Abstract: This overview lecture introduces the Probably Approximately Correct (PAC) learning model. The model utilizes essential overall training and testing dataset characteristics, known as the Vapnik-Chervonenkis dimension. The audience will be introduced to the basic properties of these concepts. At the same time, the explanation will focus on using the PAC model for estimating the appropriate size of datasets for artificial neural learning networks.
Who: František Hakl, Ústav Informatiky AV ČR
When: 10:00 a.m. Friday, April 25
Where: The session will occur physically at the Institute of Information Theory and Automation (UTIA) in room 45 (café). For directions to the institute, please refer to the following link: https://zoi.utia.cas.cz/index.php/contact
Language: Czech (if you require English, please let us know in advance)
Zoom: https://cesnet.zoom.us/j/95065281700
About the author: František Hakl is a researcher at Institute of Computer Science, the Czech Academy of Sciences.

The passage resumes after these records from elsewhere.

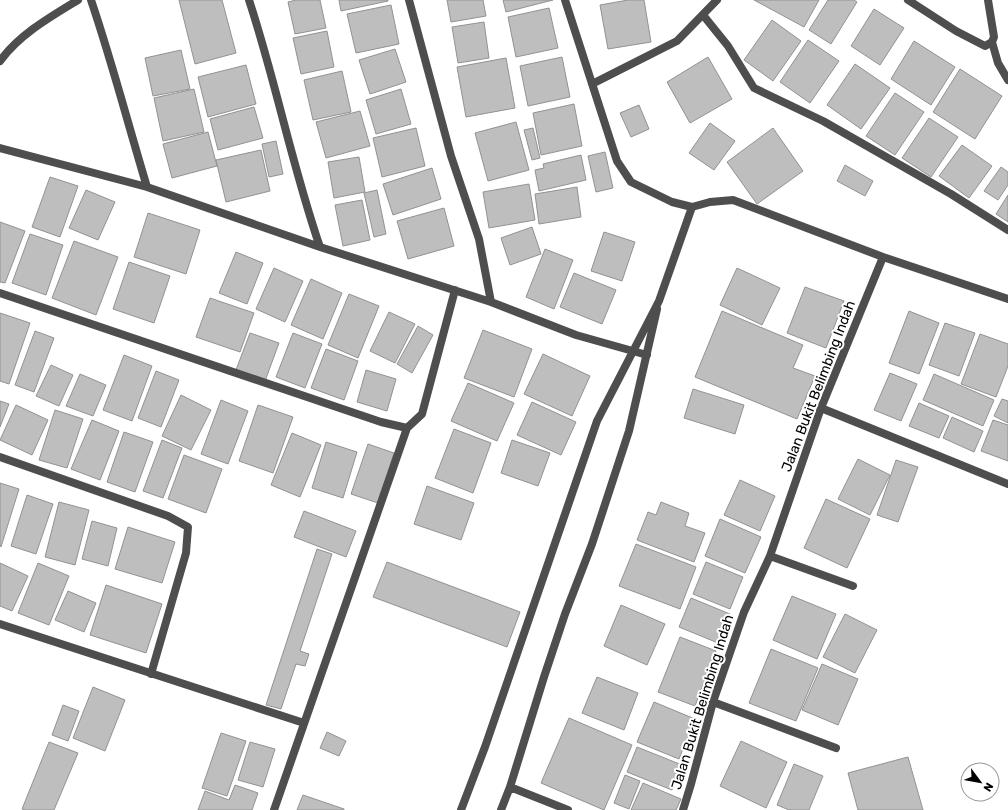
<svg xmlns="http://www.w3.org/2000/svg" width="1008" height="810" font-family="Rubik,sans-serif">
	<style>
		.building { fill: #bebebe; stroke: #929292 }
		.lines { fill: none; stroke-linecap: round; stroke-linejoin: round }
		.minor { stroke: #4e4e4e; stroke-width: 8 }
		.labels { text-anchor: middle; stroke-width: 4; stroke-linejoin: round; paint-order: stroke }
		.street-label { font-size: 14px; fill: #000; stroke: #fff }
	</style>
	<rect width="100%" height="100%" fill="#fff"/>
	<path class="building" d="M 179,0 L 222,0 L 236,53 L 195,64 Z
		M 296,0 L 320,0 L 326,28 L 295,34 L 288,2 Z
		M 339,0 L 388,0 L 388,1 L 341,11 Z
		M 447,0 L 483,0 L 486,16 L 451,22 Z
		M 503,0 L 553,0 L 506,12 Z
		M 628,0 L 644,0 L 651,42 L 608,49 L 600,5 Z
		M 754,0 L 819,0 L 804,27 Z
		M 828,0 L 854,0 L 857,2 L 831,44 L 809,30 Z
		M 391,5 L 399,44 L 356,53 L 347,14 Z
		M 549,8 L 558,48 L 516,57 L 508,17 Z
		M 874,9 L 904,28 L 880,65 L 851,46 Z
		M 772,20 L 801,41 L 773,81 L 744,60 Z
		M 484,22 L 489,58 L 458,63 L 452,27 Z
		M 327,31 L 334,67 L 301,74 L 293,38 Z
		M 808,40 L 839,61 L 810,103 L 780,82 Z
		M 914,41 L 955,67 L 931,105 L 891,79 Z
		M 395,49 L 406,82 L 370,94 L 359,60 Z
		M 181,50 L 190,89 L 153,96 L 145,58 Z
		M 562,57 L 570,97 L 528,106 L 520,66 Z
		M 708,57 L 732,99 L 690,123 L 667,82 Z
		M 506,58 L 515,108 L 466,117 L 457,67 Z
		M 855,64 L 890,88 L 861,129 L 827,105 Z
		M 246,65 L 256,104 L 208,117 L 198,77 Z
		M 960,69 L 1002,96 L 975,139 L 933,112 Z
		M 342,71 L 351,112 L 313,120 L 304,80 Z
		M 194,89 L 204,132 L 163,141 L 154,98 Z
		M 401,89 L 411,124 L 376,134 L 366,100 Z
		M 895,93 L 924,112 L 895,155 L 866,136 Z
		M 574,104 L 582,146 L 541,155 L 533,113 Z
		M 639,105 L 649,129 L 631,137 L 620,113 Z
		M 254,107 L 263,138 L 218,150 L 210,119 Z
		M 360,111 L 370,146 L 326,158 L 316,122 Z
		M 929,118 L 958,137 L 931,177 L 902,158 Z
		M 516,122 L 529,170 L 488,181 L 475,133 Z
		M 710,123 L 735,141 L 714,170 L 689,153 Z
		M 416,128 L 425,166 L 382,177 L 373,138 Z
		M 533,128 L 540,158 L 532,160 L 524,130 Z
		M 773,128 L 803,171 L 757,204 L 727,162 Z
		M 208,132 L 217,166 L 172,178 L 163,144 Z
		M 276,141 L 283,174 L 269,177 L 262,144 Z
		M 962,145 L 992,166 L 969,198 L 939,176 Z
		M 261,150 L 270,191 L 226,202 L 216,160 Z
		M 605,152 L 613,188 L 596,192 L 588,156 Z
		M 581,155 L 586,180 L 539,191 L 535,170 L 544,168 L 543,164 Z
		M 359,157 L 365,192 L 334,198 L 328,162 Z
		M 845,165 L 873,181 L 865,196 L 837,181 Z
		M 1001,167 L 1008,172 L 1008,185 L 998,200 L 984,191 Z
		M 432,168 L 441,199 L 393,215 L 383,184 Z
		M 50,177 L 78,186 L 60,237 L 32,227 Z
		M 529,184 L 535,220 L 489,228 L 483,192 Z
		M 577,187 L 581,217 L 539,224 L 535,194 Z
		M 86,190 L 115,202 L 98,240 L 69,228 Z
		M 377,190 L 386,234 L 374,237 L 364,193 Z
		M 1008,195 L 1008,222 L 996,214 Z
		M 362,200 L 370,240 L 343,246 L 335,205 Z
		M 444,208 L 454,246 L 408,259 L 397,221 Z
		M 148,213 L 200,230 L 186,274 L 134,257 Z
		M 0,222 L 25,231 L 5,283 L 0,282 Z
		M 532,227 L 541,254 L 510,265 L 501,238 Z
		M 604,232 L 635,242 L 622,281 L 591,271 Z
		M 30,234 L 63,245 L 46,295 L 12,283 Z
		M 74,241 L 118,257 L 96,315 L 52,298 Z
		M 545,249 L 573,260 L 554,309 L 526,297 Z
		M 236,252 L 263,263 L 247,304 L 219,293 Z
		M 129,262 L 170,276 L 154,323 L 113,309 Z
		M 274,268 L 303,281 L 285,322 L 256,309 Z
		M 737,268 L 780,288 L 762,325 L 720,305 Z
		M 574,273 L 616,290 L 602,324 L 560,307 Z
		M 311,279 L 342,293 L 323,339 L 291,325 Z
		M 805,287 L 844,301 L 826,348 L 787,333 Z
		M 349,294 L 379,306 L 358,358 L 328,345 Z
		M 210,298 L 254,313 L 240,352 L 196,337 Z
		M 722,311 L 803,345 L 793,368 L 815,376 L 797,419 L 695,377 Z
		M 909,311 L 939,323 L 919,374 L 889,363 Z
		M 389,312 L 415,324 L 395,363 L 370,351 Z
		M 0,313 L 30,323 L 9,384 L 0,381 Z
		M 945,323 L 975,333 L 959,376 L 929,365 Z
		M 418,326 L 433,335 L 412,373 L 397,364 Z
		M 483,330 L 532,349 L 514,397 L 464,378 Z
		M 35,331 L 54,338 L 34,392 L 15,385 Z
		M 250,333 L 279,343 L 265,381 L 236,370 Z
		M 293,333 L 322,344 L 305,388 L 276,377 Z
		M 980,334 L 1008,344 L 1008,366 L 996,397 L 961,384 Z
		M 326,349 L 358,361 L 344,400 L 311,388 Z
		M 543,354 L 590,376 L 572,416 L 524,394 Z
		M 124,355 L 152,366 L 132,421 L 103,410 Z
		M 51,365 L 73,375 L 59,406 L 36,396 Z
		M 366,370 L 396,379 L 387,411 L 357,402 Z
		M 156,371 L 179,380 L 161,427 L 138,418 Z
		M 890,373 L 917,384 L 901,421 L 874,410 Z
		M 80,374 L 106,385 L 93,416 L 66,406 Z
		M 934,374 L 994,400 L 983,426 L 923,400 Z
		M 468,383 L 514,403 L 497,441 L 451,421 Z
		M 693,389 L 744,405 L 735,434 L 684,418 Z
		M 181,395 L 211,410 L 191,450 L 162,436 Z
		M 1002,399 L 1008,401 L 1008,423 L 994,416 Z
		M 221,400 L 248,411 L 228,464 L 201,454 Z
		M 0,401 L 9,404 L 0,427 Z
		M 532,402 L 576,422 L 561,455 L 517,435 Z
		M 919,403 L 949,416 L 939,438 L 909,426 Z
		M 16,405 L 48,420 L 32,455 L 0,440 Z
		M 258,405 L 293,417 L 273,473 L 239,461 Z
		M 55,410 L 83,419 L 67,468 L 39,460 Z
		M 952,417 L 983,431 L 974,452 L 943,438 Z
		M 92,420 L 119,431 L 100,480 L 71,469 Z
		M 993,420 L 1008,425 L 1008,461 L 981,451 Z
		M 454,429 L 491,443 L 473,493 L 435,478 Z
		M 124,432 L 153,442 L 135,492 L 107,482 Z
		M 292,433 L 321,445 L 300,497 L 271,485 Z
		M 162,440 L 182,448 L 163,498 L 143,491 Z
		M 512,440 L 550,453 L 538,486 L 501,473 Z
		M 326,442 L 357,452 L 343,498 L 312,488 Z
		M 368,444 L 394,453 L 378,503 L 351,494 Z
		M 184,455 L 222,469 L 206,513 L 168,499 Z
		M 858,459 L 890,475 L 870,515 L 838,499 Z
		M 896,460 L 918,467 L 898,522 L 877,515 Z
		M 740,480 L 775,496 L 760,531 L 724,515 Z
		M 0,483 L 19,489 L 1,547 L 0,546 Z
		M 427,486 L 474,503 L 461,540 L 414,524 Z
		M 27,495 L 53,504 L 36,554 L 11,546 Z
		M 826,499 L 870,519 L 847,568 L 804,548 Z
		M 59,502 L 89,510 L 75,565 L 45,557 Z
		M 661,502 L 689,513 L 685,526 L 705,533 L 694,562 L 637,540 L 648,512 L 656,515 Z
		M 304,511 L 356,531 L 346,557 L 294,537 Z
		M 720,519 L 761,537 L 745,573 L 705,556 Z
		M 92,521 L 117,528 L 108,566 L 82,559 Z
		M 128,527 L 175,542 L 162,583 L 115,569 Z
		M 636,544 L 696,567 L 680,609 L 619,586 Z
		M 317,549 L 332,554 L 300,651 L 309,654 L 305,666 L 296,664 L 281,709 L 266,705 Z
		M 387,562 L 520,612 L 507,647 L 373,597 Z
		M 706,562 L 743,577 L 730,609 L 693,594 Z
		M 0,563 L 28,576 L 12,611 L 0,606 Z
		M 38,563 L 69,576 L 49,625 L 18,613 Z
		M 106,585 L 162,604 L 146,653 L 90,635 Z
		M 68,591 L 96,603 L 84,632 L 55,620 Z
		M 792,596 L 836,614 L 817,659 L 773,640 Z
		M 691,598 L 730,614 L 718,643 L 679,627 Z
		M 621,605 L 665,624 L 647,665 L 604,646 Z
		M 845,614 L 877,630 L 855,673 L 823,657 Z
		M 680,637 L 716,651 L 695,706 L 658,692 Z
		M 771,649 L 818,668 L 796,721 L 749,703 Z
		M 822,664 L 858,679 L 838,725 L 802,710 Z
		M 597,677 L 638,693 L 624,730 L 582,713 Z
		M 93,687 L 125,700 L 105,751 L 73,738 Z
		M 654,702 L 695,719 L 679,759 L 637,742 Z
		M 63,705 L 79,711 L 68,741 L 52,735 Z
		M 569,718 L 632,745 L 604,810 L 541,783 Z
		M 327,732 L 346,741 L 339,756 L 320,748 Z
		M 221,733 L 246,741 L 227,796 L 202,788 Z
		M 741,741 L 787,762 L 766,808 L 720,786 Z
		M 49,742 L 78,753 L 54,810 L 25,810 L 22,809 Z
		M 250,742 L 275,749 L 263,787 L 238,780 Z
		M 637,747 L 682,765 L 672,790 L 627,772 Z
		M 908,757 L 923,810 L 858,810 L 848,773 Z
		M 794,764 L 823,776 L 809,810 L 789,810 L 777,805 Z
		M 625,775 L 640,781 L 629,809 L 614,803 Z
		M 643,783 L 681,799 L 676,810 L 631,810 Z
		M 235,785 L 258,793 L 252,810 L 198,810 L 205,791 L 229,800 Z
		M 303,795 L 344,809 L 344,810 L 297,810 Z"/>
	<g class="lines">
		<path class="minor" d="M 91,0 C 112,62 128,124 147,187 L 320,247
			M 249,0 C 276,82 292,166 320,247 L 491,302 L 576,335 L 647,355
			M 409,0 L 451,156 L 479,239 L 491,302
			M 565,0 L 617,161 L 631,182 L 672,202 L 692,207 L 710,202 L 733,200 L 883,257 L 821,408 L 770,556 L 744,612 L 713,702 L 691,784 L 683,810
			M 908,0 L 956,31 L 985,46 L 992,42 L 994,37 L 988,0
			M 703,15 L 728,46 L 754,88 L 823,121 L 951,194 L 1008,230
			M 992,42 L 998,63 L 1008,80
			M 0,61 C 20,34 50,17 78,0
			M 592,84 L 677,41 L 717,0
			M 0,148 L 147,187
			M 883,257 L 1008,299
			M 0,293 L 381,422 L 407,428 L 422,414 L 455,290
			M 821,408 L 1008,484
			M 0,457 L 168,516 L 188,527 L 186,553 L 151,674
			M 770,556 L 853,586
			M 0,624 L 304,723
			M 713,702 L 836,748
			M 510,787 L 568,810
			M 274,810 L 407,428
			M 461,810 L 485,747 L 597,421 L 659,301 L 692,207
			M 501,810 L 510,787 L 544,677 L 565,614 L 592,544 L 629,431 L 657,309"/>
	</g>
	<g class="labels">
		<g class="street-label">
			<text transform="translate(818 386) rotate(-69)" y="5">Jalan Bukit Belimbing Indah</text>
			<text transform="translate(702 702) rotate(-73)" y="5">Jalan Bukit Belimbing Indah</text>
		</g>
	</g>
	<g transform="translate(980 782) rotate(122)"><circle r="19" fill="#ffffff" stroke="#999999"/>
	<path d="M0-3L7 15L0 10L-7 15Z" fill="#000000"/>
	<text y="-6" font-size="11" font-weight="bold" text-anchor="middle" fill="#000000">N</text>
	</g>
</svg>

His research interests include machine learning, namely theoretical aspects of deep learning methods, the approximation potential of these methods, lower and upper estimates of the complexity of their architectures and estimates the number of learning patterns guaranteeing predefined accuracy of learning. He uses these methods in detection of physical processes in high energy physics. He designed a specific neural network that allows extremely fast data processing suitable for online evaluation of very fast physical phenomenons.